この本は、数学の基礎、応用などを基にした数学の美に関する本です。
全ては理解できなくても、「こういうことが起こるんだ」と感動できる本でもありました。
オイラーという数学者は、「e^iπ=-1」という綺麗な式を導いた人で有名です。
これは、ネイピアの数eを虚数iと円周率πが整数でつながっていることを意味しています。
順をおって、三角関数とは何か、指数対数関数とは何か、など基礎的な計算で導きながら、書かれているので、数学が好きな人は興奮するでしょう。
例えば、πはなぜ3.14かなど、正多角形と円を使った証明や、√2はなぜ分数に出来ないのかなど本当に基礎的なことから書かれているので、全てがわからなくても夢中になれる本です。
また、(-1)✕(-1)=1になる理由も虚数iを使えば導き出せることに感動しました。

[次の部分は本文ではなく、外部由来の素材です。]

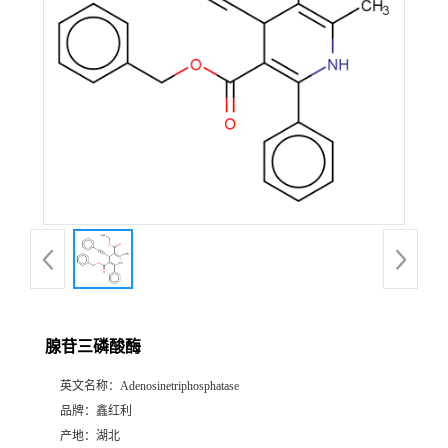
腺苷三磷酸酶
英文名称：
Adenosinetriphosphatase
品牌：
鑫红利
产地：
湖北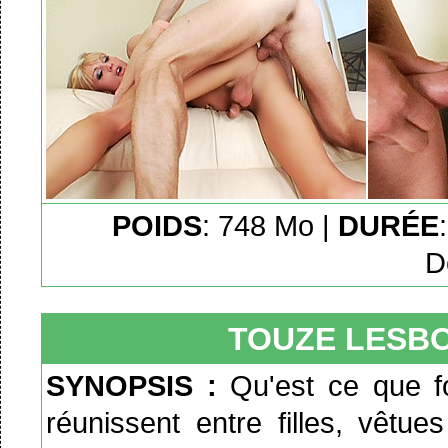
POIDS
: 748 Mo |
DURÉE
D
TOUZE LESBO
SYNOPSIS :
Qu'est ce que f
réunissent entre filles, vêtu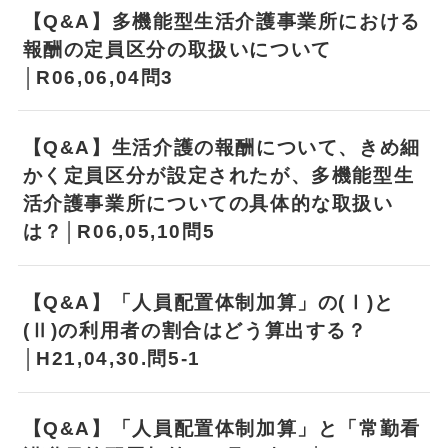
【Q&A】多機能型生活介護事業所における
報酬の定員区分の取扱いについて
│R06,06,04問3
【Q&A】生活介護の報酬について、きめ細
かく定員区分が設定されたが、多機能型生
活介護事業所についての具体的な取扱い
は？│R06,05,10問5
【Q&A】「人員配置体制加算」の(Ⅰ)と
(Ⅱ)の利用者の割合はどう算出する？
│H21,04,30.問5-1
【Q&A】「人員配置体制加算」と「常勤看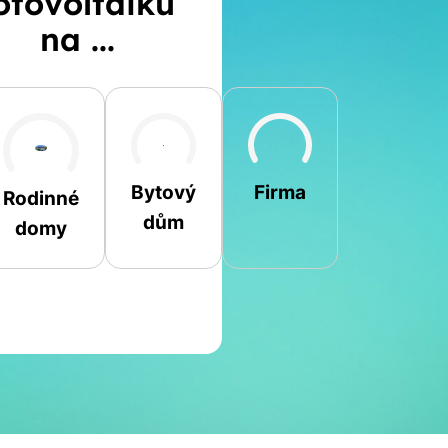
otovoltaiku
na ...
Šikmá
Rovná
Jiná
Firma
Bytový
Rodinné
dům
domy
Jméno a příjmení
Spočítat
Telefon
kalkulaci
E-mail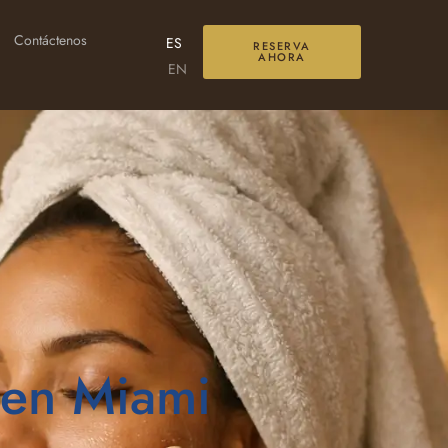
Contáctenos
ES
RESERVA
AHORA
EN
 en Miami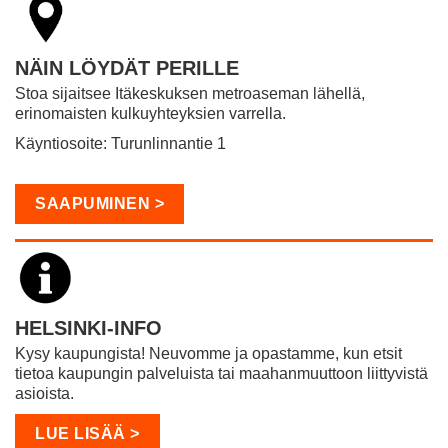
NÄIN LÖYDÄT PERILLE
Stoa sijaitsee Itäkeskuksen metroaseman lähellä,
erinomaisten kulkuyhteyksien varrella.
Käyntiosoite: Turunlinnantie 1
SAAPUMINEN >
HELSINKI-INFO
Kysy kaupungista!
Neuvomme ja opastamme, kun etsit
tietoa kaupungin palveluista tai maahanmuuttoon liittyvistä
asioista.
LUE LISÄÄ >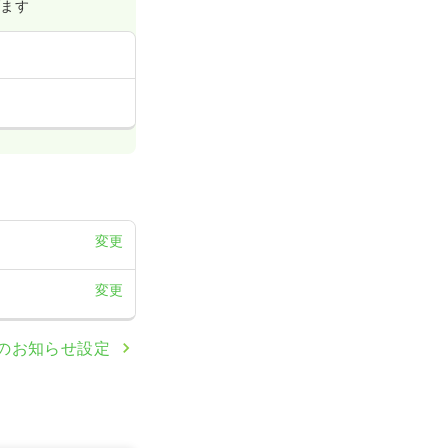
げます
変更
変更
のお知らせ設定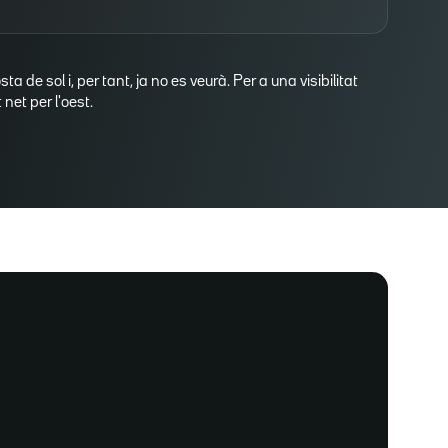
osta de sol i, per tant, ja no es veurà. Per a una visibilitat
net per l'oest.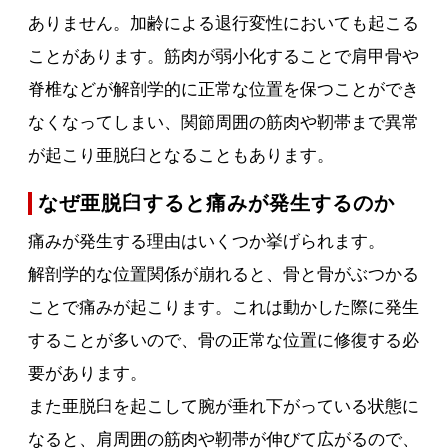
ありません。加齢による退行変性においても起こる
ことがあります。筋肉が弱小化することで肩甲骨や
脊椎などが解剖学的に正常な位置を保つことができ
なくなってしまい、関節周囲の筋肉や靭帯まで異常
が起こり亜脱臼となることもあります。
なぜ亜脱臼すると痛みが発生するのか
痛みが発生する理由はいくつか挙げられます。
解剖学的な位置関係が崩れると、骨と骨がぶつかる
ことで痛みが起こります。これは動かした際に発生
することが多いので、骨の正常な位置に修復する必
要があります。
また亜脱臼を起こして腕が垂れ下がっている状態に
なると、肩周囲の筋肉や靭帯が伸びて広がるので、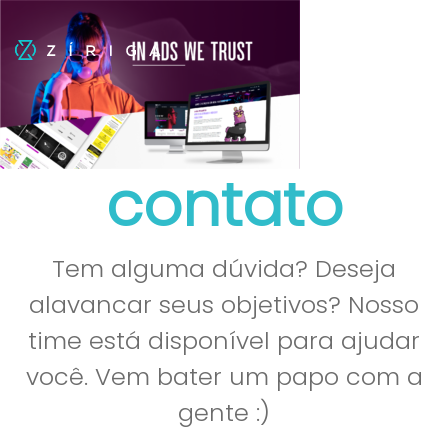
contato
Tem alguma dúvida? Deseja
alavancar seus objetivos? Nosso
time está disponível para ajudar
você. Vem bater um papo com a
gente :)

i✕i=(-1)ですから、i✕i✕i✕i=1になります。つまり、iという数をある数に乗じるということは、複素数平面ではその数を90°回転させる要素が有るのです。ということは、i✕i=(-1)なので、(-1)には複素数平面ではその数を180°回転させる要素が有ります。
ですから、(-1)に(-1)を乗じるということは(-1)を180°回転させ1に戻ってくるのです。極形式を使う高校数学とは違う視点で物事を考えることが出来ます。
指数関数と三角関数は虚数でつながっていることを導き出したオイラーは、どういう頭の構造をしているのか知りたいです。